Yes, the Llama 3/3.1 Community License allows commercial use for organizations with fewer than 700 million monthly active users. Above that threshold, you need a separate license from Meta. You must include the attribution notice "Built with Llama" in your product and comply with the Acceptable Use Policy, which prohibits certain harmful use cases.
What is the most permissive ML model license?

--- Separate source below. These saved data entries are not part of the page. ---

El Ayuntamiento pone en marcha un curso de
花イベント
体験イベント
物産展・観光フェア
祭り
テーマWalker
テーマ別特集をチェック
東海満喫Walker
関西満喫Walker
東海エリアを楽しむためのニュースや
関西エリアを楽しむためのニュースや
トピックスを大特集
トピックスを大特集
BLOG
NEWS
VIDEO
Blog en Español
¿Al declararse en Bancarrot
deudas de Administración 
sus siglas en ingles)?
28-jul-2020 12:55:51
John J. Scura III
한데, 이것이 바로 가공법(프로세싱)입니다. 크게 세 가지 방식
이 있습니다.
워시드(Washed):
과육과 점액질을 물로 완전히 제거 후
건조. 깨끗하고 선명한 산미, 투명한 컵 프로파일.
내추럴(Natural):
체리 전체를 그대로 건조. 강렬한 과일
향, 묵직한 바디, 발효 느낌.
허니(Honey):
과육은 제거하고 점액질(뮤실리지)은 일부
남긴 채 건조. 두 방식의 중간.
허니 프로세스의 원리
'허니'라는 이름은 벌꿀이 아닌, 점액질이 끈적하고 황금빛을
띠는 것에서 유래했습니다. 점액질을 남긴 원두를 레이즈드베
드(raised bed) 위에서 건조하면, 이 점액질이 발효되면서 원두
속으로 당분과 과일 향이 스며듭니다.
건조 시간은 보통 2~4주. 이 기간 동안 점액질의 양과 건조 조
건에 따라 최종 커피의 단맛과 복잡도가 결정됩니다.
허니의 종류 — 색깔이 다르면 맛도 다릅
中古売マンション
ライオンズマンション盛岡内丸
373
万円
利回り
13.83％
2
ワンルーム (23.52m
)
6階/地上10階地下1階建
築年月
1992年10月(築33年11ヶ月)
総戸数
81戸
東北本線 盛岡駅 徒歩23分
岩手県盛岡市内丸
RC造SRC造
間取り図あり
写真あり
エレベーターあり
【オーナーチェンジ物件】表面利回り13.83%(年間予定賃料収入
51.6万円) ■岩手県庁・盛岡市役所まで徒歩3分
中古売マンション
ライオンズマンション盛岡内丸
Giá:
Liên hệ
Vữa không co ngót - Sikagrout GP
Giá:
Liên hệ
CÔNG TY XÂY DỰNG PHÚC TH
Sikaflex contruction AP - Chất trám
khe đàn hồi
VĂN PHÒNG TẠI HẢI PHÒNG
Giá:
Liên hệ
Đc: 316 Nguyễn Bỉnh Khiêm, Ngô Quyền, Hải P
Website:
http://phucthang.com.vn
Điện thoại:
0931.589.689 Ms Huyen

Apache 2.0 and MIT are the most permissive licenses. Apache 2.0 grants patent rights and allows commercial use, modification, and redistribution with minimal requirements (attribution and license notice). MIT is even simpler with just attribution required. Models using Apache 2.0 include Mistral 7B, Falcon 40B, Grok-1, and Arctic.
What is the difference between open-weights and open-source for AI?
Open-weights means the model weights are downloadable and usable, but training data, training code, and evaluation code may not be available. True open-source means all components are available: weights, training data, training code, and documentation. Most "open-source" LLMs like Llama and Mistral are technically open-weights. OLMo from AI2 is a truly open-source model.
Can I fine-tune and redistribute a model with a custom license?
It depends on the specific license. Apache 2.0 and MIT allow unrestricted fine-tuning and redistribution. The Llama Community License allows fine-tuning and redistribution but requires naming derivative models with "Llama" and maintaining the license. The Gemma License allows fine-tuning but has redistribution conditions. CC-BY-NC licenses prohibit any commercial use of fine-tuned derivatives.
Which license should I choose for my own ML model?
If you want maximum adoption, use Apache 2.0 — it provides patent protection and is well-understood by legal teams. If you want simplicity, use MIT. If you want to prevent large companies from competing with your model, consider a license with a user threshold (like Llama's 700M MAU limit). If you want attribution for research, use CC-BY-4.0. Avoid creating custom licenses unless you have legal counsel.